The illegal immigrants I've worked with have all been very poorly educated. This leads to bad jobs, unstable jobs: If you have a 6th grade education, "career" isn't the word that generally comes to mind. Parental education is a prime factor in the kid's cognitive development. They've all had fairly traditional ways of interacting with kids, ways that don't respect a wide variety of differences and grant a lot of dignity to the kids. Often they don't have stable social networks--they don't necessarily trust compatriots, and they have no others to easily turn to. They aren't comfortable dealing with authorities: In their home countries the assumption was that the authorities had no respect for them, that social services were mostly a crock, and avoiding them was best. Add in the fear of being deported, and you wind up with a lot of authority avoidance.

But only the very last bit has *anything* to do with their status as illegal immigrants.

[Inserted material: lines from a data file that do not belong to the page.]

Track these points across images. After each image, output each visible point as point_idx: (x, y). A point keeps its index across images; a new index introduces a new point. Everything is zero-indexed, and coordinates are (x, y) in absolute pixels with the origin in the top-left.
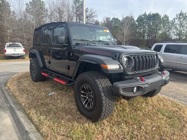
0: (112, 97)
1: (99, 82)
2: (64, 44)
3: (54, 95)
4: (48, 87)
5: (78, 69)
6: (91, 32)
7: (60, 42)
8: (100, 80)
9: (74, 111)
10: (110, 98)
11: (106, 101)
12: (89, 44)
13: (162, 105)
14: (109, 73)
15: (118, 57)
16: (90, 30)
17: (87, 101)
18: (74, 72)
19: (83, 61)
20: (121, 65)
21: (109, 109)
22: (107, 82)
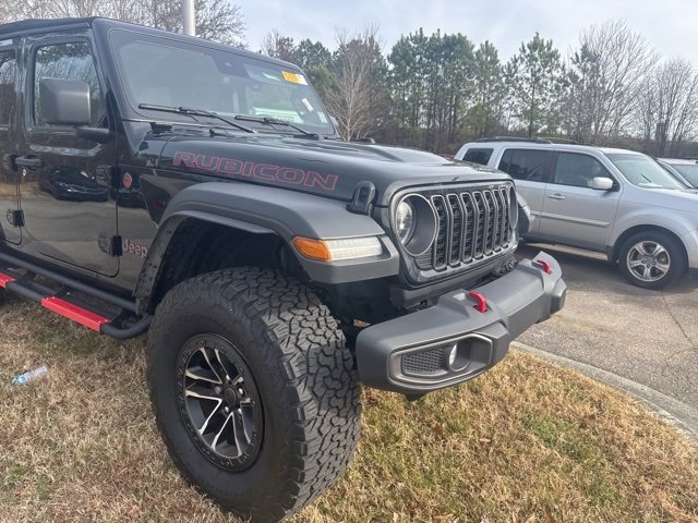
0: (348, 401)
1: (280, 331)
2: (86, 128)
3: (44, 380)
4: (15, 339)
5: (165, 257)
6: (227, 79)
7: (62, 118)
8: (288, 317)
9: (153, 468)
10: (340, 403)
11: (319, 424)
12: (217, 131)
14: (338, 280)
15: (371, 197)
16: (225, 71)
17: (219, 418)
18: (144, 271)
19: (190, 219)
20: (387, 241)
21: (333, 458)
22: (322, 323)
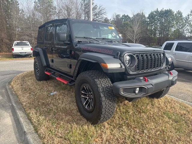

Legal immigrants, on the other hand, are mostly in two groups: The relatives of current residents, in which case they have a social network ready made upon arrival. Or they're allowed in because they're reasonably well educated and fill a need in the US other than doing scut work--so they have a job, and their jobs are usually more stable and bette paid. The parents are better educated, on average, and are more likely to have moderately or drastically non-traditional ways of dealing with kids, and have had enough authority not to fear authority or distrust it. In other words, it's not their immigration status that's causing their kids to be better off.

Suddenly making all 10-12 million illegal immigrants legalw wouldn't solve most of the problem. Even among the native born, English-speaking populations if you find groups with the same educational profile as most of the illegal immigrants you'll find kids that are really quite at risk.